Chip-making is costly, complicated, and not easy.

Employees at Jiejie Semiconductor Company in Nantong, China making chips this past March.
Photo: STR/AFP (Getty Images)

Earlier this year, Kotaku reported that the global chip shortage—which impacts everything from graphics cards to the PS5—was becoming a “crisis.” Now, Toshiba is warning that the shortage will continue for another year.
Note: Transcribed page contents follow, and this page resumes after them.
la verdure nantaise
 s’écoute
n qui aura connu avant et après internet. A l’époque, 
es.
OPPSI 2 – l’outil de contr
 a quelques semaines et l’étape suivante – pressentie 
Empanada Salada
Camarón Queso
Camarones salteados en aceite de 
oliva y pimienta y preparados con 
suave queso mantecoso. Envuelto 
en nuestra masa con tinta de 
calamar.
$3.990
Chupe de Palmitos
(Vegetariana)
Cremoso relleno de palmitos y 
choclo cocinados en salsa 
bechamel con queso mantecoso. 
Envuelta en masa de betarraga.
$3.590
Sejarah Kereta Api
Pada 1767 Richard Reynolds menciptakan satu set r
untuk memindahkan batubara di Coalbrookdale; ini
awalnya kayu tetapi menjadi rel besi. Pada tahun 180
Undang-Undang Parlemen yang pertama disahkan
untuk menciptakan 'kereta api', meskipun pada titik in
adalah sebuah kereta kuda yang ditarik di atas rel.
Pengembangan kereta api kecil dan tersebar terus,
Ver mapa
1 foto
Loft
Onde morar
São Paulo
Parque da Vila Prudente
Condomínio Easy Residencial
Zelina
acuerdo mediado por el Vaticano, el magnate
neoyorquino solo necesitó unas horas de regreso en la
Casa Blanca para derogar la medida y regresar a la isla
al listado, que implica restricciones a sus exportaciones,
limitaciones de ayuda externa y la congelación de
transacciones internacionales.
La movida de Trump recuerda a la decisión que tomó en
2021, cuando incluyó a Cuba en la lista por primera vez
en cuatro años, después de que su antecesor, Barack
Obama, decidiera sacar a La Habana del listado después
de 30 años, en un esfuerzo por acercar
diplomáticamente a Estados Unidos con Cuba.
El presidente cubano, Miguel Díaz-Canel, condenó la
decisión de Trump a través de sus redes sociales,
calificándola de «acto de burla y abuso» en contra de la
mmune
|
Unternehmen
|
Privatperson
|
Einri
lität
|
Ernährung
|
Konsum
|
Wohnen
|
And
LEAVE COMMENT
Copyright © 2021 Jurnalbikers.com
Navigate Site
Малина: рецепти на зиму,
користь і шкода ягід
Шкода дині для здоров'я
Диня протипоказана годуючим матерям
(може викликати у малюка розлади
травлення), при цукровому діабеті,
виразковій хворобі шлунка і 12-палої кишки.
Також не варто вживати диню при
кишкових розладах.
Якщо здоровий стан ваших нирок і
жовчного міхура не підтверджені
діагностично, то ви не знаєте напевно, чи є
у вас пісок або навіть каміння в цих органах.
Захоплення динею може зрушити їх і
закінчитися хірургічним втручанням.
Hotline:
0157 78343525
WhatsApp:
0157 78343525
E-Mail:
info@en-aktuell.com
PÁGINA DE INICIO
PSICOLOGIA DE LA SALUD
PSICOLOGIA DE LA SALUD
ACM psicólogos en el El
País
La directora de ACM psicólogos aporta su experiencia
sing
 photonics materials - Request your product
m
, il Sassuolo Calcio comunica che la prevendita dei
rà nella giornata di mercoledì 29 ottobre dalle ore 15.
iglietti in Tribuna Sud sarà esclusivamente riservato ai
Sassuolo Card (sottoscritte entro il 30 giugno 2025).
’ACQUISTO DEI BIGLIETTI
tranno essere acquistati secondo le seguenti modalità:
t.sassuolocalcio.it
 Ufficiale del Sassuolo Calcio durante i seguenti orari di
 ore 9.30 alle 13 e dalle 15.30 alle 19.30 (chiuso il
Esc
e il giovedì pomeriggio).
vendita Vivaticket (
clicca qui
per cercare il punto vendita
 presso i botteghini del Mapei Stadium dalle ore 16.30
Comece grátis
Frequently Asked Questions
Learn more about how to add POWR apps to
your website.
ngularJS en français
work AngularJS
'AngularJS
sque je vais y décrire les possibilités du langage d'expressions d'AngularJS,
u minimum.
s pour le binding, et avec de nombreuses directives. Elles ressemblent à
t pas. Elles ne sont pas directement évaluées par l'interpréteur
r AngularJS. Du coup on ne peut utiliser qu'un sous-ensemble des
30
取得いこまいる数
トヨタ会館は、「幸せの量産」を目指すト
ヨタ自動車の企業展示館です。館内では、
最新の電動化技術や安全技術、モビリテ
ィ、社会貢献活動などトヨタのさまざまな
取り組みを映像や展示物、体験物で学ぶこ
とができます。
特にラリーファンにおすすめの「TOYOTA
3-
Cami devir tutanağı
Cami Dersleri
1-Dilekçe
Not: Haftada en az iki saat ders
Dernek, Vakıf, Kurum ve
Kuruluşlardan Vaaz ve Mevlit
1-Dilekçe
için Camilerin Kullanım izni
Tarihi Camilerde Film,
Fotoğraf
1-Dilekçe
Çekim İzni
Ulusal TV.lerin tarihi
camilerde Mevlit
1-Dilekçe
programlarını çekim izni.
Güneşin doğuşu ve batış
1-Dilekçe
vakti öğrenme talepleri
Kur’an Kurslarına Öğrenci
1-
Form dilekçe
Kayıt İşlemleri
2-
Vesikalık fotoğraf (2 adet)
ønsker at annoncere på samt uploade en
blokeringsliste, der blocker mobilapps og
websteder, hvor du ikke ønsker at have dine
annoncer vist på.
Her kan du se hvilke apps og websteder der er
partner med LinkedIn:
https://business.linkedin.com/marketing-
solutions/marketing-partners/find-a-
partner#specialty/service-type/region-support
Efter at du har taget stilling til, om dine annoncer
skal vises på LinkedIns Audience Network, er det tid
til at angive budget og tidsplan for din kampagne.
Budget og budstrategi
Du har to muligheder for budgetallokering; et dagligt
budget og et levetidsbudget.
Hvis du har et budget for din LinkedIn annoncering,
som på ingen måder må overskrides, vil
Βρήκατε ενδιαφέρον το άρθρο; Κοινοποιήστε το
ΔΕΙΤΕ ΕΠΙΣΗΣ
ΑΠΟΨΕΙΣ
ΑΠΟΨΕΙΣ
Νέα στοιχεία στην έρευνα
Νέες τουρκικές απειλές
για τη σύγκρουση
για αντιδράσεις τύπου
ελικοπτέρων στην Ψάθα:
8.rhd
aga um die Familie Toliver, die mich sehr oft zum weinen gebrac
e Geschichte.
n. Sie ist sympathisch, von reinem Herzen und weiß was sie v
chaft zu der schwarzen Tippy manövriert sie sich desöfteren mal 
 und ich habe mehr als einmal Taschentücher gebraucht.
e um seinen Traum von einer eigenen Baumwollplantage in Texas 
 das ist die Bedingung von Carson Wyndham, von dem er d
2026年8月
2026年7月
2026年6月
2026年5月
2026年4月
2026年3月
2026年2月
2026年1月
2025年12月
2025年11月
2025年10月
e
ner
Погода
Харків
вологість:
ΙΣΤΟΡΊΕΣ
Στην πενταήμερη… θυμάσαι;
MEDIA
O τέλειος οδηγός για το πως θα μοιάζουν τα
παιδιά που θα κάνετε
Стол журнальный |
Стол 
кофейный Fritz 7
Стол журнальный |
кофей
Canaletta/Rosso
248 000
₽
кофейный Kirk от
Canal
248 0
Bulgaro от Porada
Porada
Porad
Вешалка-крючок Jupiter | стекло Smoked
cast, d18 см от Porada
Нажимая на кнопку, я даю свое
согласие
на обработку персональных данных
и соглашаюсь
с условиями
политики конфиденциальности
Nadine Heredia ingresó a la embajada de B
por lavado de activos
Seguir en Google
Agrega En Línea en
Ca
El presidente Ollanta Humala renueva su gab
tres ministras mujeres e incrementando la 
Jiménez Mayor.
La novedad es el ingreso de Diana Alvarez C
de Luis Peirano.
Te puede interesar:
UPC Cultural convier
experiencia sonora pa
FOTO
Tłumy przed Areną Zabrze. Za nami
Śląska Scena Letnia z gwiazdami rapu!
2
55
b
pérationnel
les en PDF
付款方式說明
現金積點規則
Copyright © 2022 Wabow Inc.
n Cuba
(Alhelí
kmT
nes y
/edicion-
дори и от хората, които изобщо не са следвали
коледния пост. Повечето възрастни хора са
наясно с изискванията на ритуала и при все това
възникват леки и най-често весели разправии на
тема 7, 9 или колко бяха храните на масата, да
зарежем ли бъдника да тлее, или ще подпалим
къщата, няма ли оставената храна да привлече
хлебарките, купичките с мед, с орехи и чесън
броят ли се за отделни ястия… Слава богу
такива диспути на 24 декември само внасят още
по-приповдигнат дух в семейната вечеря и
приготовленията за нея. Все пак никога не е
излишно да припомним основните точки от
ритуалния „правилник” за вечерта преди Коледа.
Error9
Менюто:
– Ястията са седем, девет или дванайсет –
According to Bloomberg, high demand and material shortages are making it hard for Toshiba to fulfill its orders. “The supply of chips will remain very tight until at least September next year,” said Takeshi Kamebuchi, one of Toshiba’s directors in charge of semiconductors. “In some cases, we may find some customers not being fully served until 2023.”

Only a handful of companies are able to make these chips, explains The Wall Street Journal. The foundries are astronomically expensive to set up and orders need to be placed far in advance. An increase in Covid-19 cases, natural disasters like droughts, or an increase in political tensions, such as between the US and China, can all impact the global chip supply chain.

The shortages are impacting companies across the board. GM is going to slash vehicle production due to the issues, reports CNBC, and according to London-based telecoms research consultancy STL Partners (via Telecom TV), the chip shortages could impact telecoms as well, continuing well into 2023.

But what does this mean for game consoles?

While Sony said it can sell over 14.8 million PlayStation 5 units, Bloomberg points out that PS5 production this year is falling behind that of the PS4. Nintendo also is having a difficult time meeting the demand for the Nintendo Switch. On October 8, Nintendo will release an OLED version of the Switch, which could run into shortage issues post launch. “If you are planning to buy Switch OLED model, be sure to get the first batch,” wrote Bloomberg’s Takashi Mochizuki. No doubt, good advice. We should all expect it to continue to be hard to get new game hardware.

“We consider which customer faces the most severe situation, such as the risk of the whole production line halting or the business getting obliterated without the supply of chips,” said Toshiba’s Kamebuchi. “Game console-makers are among the customers making the strongest demands, and I’m sincerely sorry for their frustration as none of them have a 100% satisfaction.”